Hatay benim şahsi davamdır diyen Mustafa Kemal Atatürk, Mareşal üniformasıyla Adana ve Mersin’e bir ziyaret gerçekleştirmiş hem hakkında çıkan hasta söylentilerine cevap hem de Fransızlara gözdağı vermek üzere Hatay sınırına asker kaydırılmış ve Türkiye’nin kararlılığı bir kez daha gösterilmiştir. Ardından 7 Eylül 1938’de Hatay Devleti kurulmuş ve 29 Haziran 1939 yılında ise Anavatan’a katılmıştır. Tarih boyunca Hatay’ı kendi haritalarında gösteren Suriye, Türkiye’yi burada işgalci ülke konumunda görmekte ve bu yüzdende Asi nehrinin kullanımını tartışmaya dahi açmamaktadır.

Ortadoğu coğrafi önemi itibariyle dünyanın kalbi diyebileceğimiz bir konumda olmasının yanı sıra ‘kara altın’ olarak tabir edilen dünya petrol rezervinin %60’ından fazlasına sahiptir ancak Ortadoğu dünyanın su kaynakları bakımından en fakir bölgelerindendir. Bu yüzden Ortadoğu da suyun önemi günümüzde petrol kadar önemlidir. Ortadoğu’ya su veren beş temel kaynak: Nil, Şeria, Asi, Fırat ve Dicle nehirleridir.

Fırat, Dicle ve Asi nehirleri için Türkiye ‘sınıraşan sular’ kavramını kullanırken, Suriye ve Irak ‘uluslararası sular’ kavramını kullanmaktadır. Türkiye sular sorununun çözümünde uluslararası hukukta yerini alan Hakça, Makul ve Optimum Kullanım Doktrini yaklaşımını benimsemiş olmasına rağmen, Suriye ve Irak’ın tutumlarından dolayı hala çözülememiştir. İki devlette Fırat nehri olsun Dicle nehri olsun bu kaynaklardan daha fazla verim almak istemekte buda zaman içerisinde çeşitli protokoller ve anlaşmalar yapılmasına karşın nihai bir sonuç alınmasını engellemektedir. Asi nehri konusunda ise Suriye’nin tutumu açıktır.  Suların çok az bir miktarının ülkemize geçişine izin veren Suriye, bunu yaparak Hatay’daki Amik Ovasını susuz bırakmaktadır. daha önceden de belirttiğim üzere Suriye hala Hatay’ı kendi toprağı görmekte o yüzden Asi nehri kullanımı konusunda Mutlak Egemenlik Doktrinini uygulamaktadır.

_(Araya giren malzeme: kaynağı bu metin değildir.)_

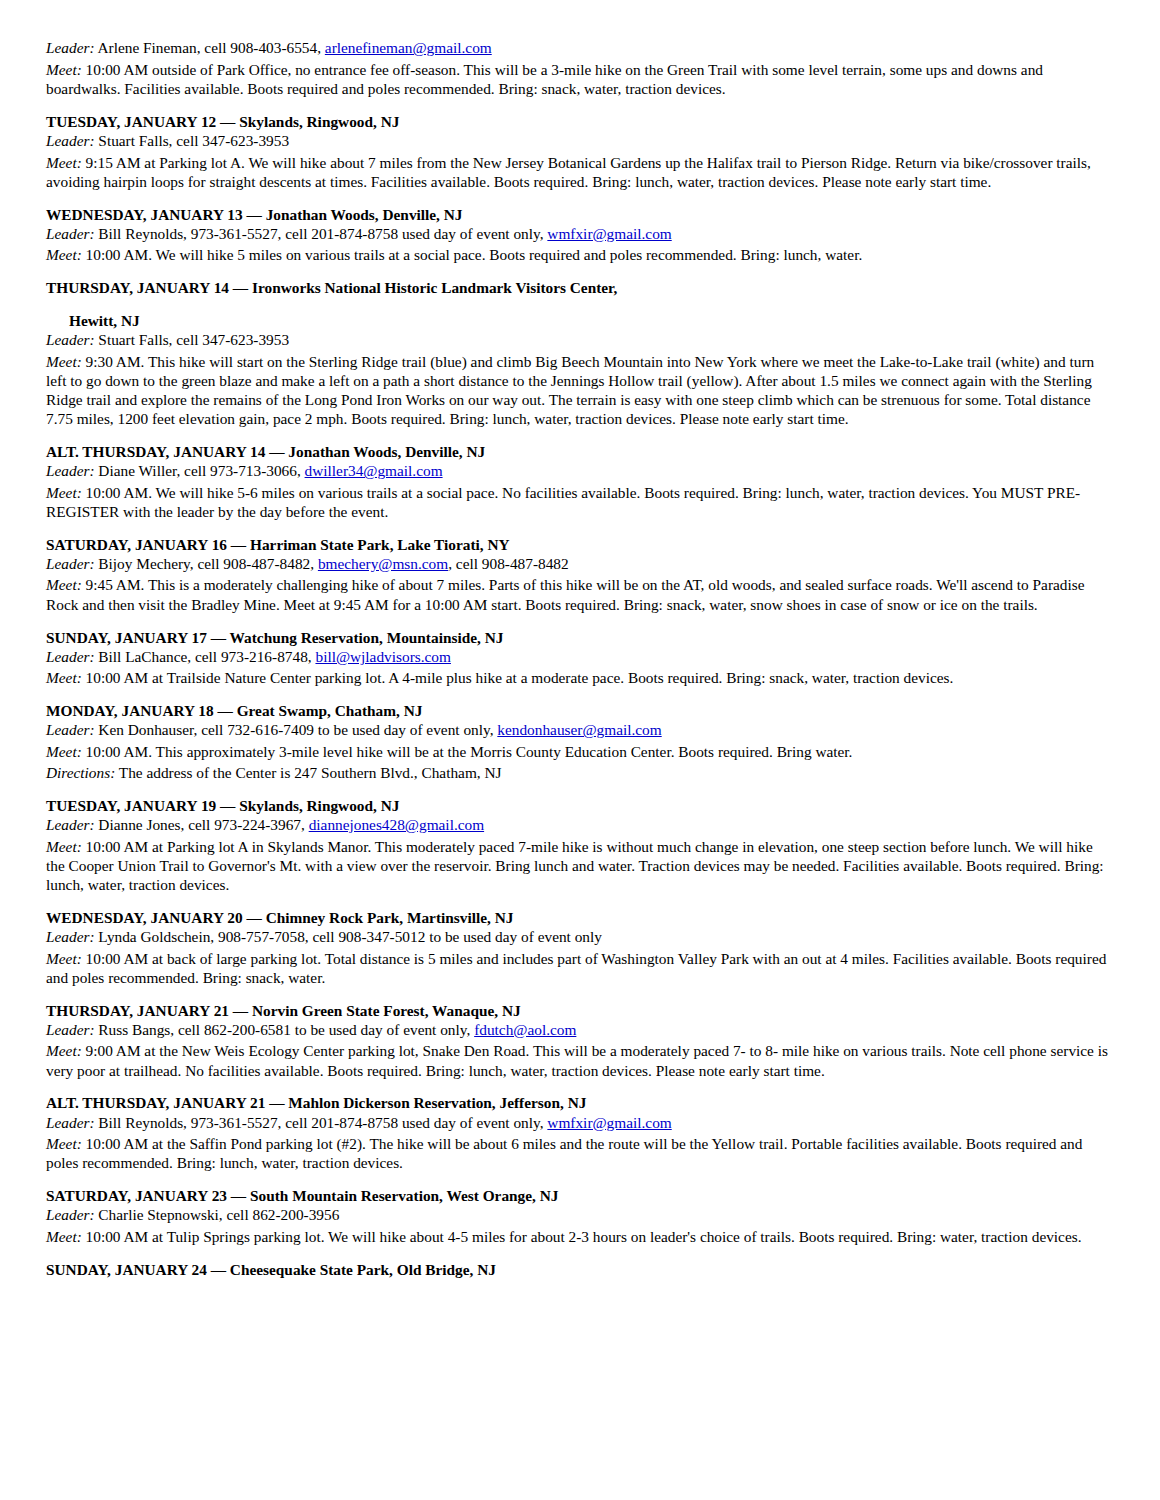Leader: Arlene Fineman, cell 908-403-6554, arlenefineman@gmail.com
Meet: 10:00 AM outside of Park Office, no entrance fee off-season. This will be a 3-mile hike on the Green Trail with some level terrain, some ups and downs and boardwalks. Facilities available. Boots required and poles recommended. Bring: snack, water, traction devices.
TUESDAY, JANUARY 12 — Skylands, Ringwood, NJ
Leader: Stuart Falls, cell 347-623-3953
Meet: 9:15 AM at Parking lot A. We will hike about 7 miles from the New Jersey Botanical Gardens up the Halifax trail to Pierson Ridge. Return via bike/crossover trails, avoiding hairpin loops for straight descents at times. Facilities available. Boots required. Bring: lunch, water, traction devices. Please note early start time.
WEDNESDAY, JANUARY 13 — Jonathan Woods, Denville, NJ
Leader: Bill Reynolds, 973-361-5527, cell 201-874-8758 used day of event only, wmfxir@gmail.com
Meet: 10:00 AM. We will hike 5 miles on various trails at a social pace. Boots required and poles recommended. Bring: lunch, water.
THURSDAY, JANUARY 14 — Ironworks National Historic Landmark Visitors Center,
Hewitt, NJ
Leader: Stuart Falls, cell 347-623-3953
Meet: 9:30 AM. This hike will start on the Sterling Ridge trail (blue) and climb Big Beech Mountain into New York where we meet the Lake-to-Lake trail (white) and turn left to go down to the green blaze and make a left on a path a short distance to the Jennings Hollow trail (yellow). After about 1.5 miles we connect again with the Sterling Ridge trail and explore the remains of the Long Pond Iron Works on our way out. The terrain is easy with one steep climb which can be strenuous for some. Total distance 7.75 miles, 1200 feet elevation gain, pace 2 mph. Boots required. Bring: lunch, water, traction devices. Please note early start time.
ALT. THURSDAY, JANUARY 14 — Jonathan Woods, Denville, NJ
Leader: Diane Willer, cell 973-713-3066, dwiller34@gmail.com
Meet: 10:00 AM. We will hike 5-6 miles on various trails at a social pace. No facilities available. Boots required. Bring: lunch, water, traction devices. You MUST PRE-REGISTER with the leader by the day before the event.
SATURDAY, JANUARY 16 — Harriman State Park, Lake Tiorati, NY
Leader: Bijoy Mechery, cell 908-487-8482, bmechery@msn.com, cell 908-487-8482
Meet: 9:45 AM. This is a moderately challenging hike of about 7 miles. Parts of this hike will be on the AT, old woods, and sealed surface roads. We'll ascend to Paradise Rock and then visit the Bradley Mine. Meet at 9:45 AM for a 10:00 AM start. Boots required. Bring: snack, water, snow shoes in case of snow or ice on the trails.
SUNDAY, JANUARY 17 — Watchung Reservation, Mountainside, NJ
Leader: Bill LaChance, cell 973-216-8748, bill@wjladvisors.com
Meet: 10:00 AM at Trailside Nature Center parking lot. A 4-mile plus hike at a moderate pace. Boots required. Bring: snack, water, traction devices.
MONDAY, JANUARY 18 — Great Swamp, Chatham, NJ
Leader: Ken Donhauser, cell 732-616-7409 to be used day of event only, kendonhauser@gmail.com
Meet: 10:00 AM. This approximately 3-mile level hike will be at the Morris County Education Center. Boots required. Bring water.
Directions: The address of the Center is 247 Southern Blvd., Chatham, NJ
TUESDAY, JANUARY 19 — Skylands, Ringwood, NJ
Leader: Dianne Jones, cell 973-224-3967, diannejones428@gmail.com
Meet: 10:00 AM at Parking lot A in Skylands Manor. This moderately paced 7-mile hike is without much change in elevation, one steep section before lunch. We will hike the Cooper Union Trail to Governor's Mt. with a view over the reservoir. Bring lunch and water. Traction devices may be needed. Facilities available. Boots required. Bring: lunch, water, traction devices.
WEDNESDAY, JANUARY 20 — Chimney Rock Park, Martinsville, NJ
Leader: Lynda Goldschein, 908-757-7058, cell 908-347-5012 to be used day of event only
Meet: 10:00 AM at back of large parking lot. Total distance is 5 miles and includes part of Washington Valley Park with an out at 4 miles. Facilities available. Boots required and poles recommended. Bring: snack, water.
THURSDAY, JANUARY 21 — Norvin Green State Forest, Wanaque, NJ
Leader: Russ Bangs, cell 862-200-6581 to be used day of event only, fdutch@aol.com
Meet: 9:00 AM at the New Weis Ecology Center parking lot, Snake Den Road. This will be a moderately paced 7- to 8- mile hike on various trails. Note cell phone service is very poor at trailhead. No facilities available. Boots required. Bring: lunch, water, traction devices. Please note early start time.
ALT. THURSDAY, JANUARY 21 — Mahlon Dickerson Reservation, Jefferson, NJ
Leader: Bill Reynolds, 973-361-5527, cell 201-874-8758 used day of event only, wmfxir@gmail.com
Meet: 10:00 AM at the Saffin Pond parking lot (#2). The hike will be about 6 miles and the route will be the Yellow trail. Portable facilities available. Boots required and poles recommended. Bring: lunch, water, traction devices.
SATURDAY, JANUARY 23 — South Mountain Reservation, West Orange, NJ
Leader: Charlie Stepnowski, cell 862-200-3956
Meet: 10:00 AM at Tulip Springs parking lot. We will hike about 4-5 miles for about 2-3 hours on leader's choice of trails. Boots required. Bring: water, traction devices.
SUNDAY, JANUARY 24 — Cheesequake State Park, Old Bridge, NJ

İki ülkenin de su kaynaklarını kullanmaya ilişkin sulama ve enerji odaklı projeler başlatmaları ile su sorunu ortaya çıkmış ve Fırat nehri üzerinde yer alan Keban, Karakaya ve Atatürk barajlarının inşa süreci içerisinde ilişkiler daha gergin bir hal almıştır. Suriye’nin Fırat üzerindeki en önemli tesisi Tabka(Esad) barajıdır. Ancak bu barajın yapımındaki bazı plan ve mühendislik hatalarından dolayı tarım sulaması için beklenen verim alınamamış ve buda verilen suyun yetersiz olduğuna işaret etse de, aslında barajdan kaynaklı bir sorundur.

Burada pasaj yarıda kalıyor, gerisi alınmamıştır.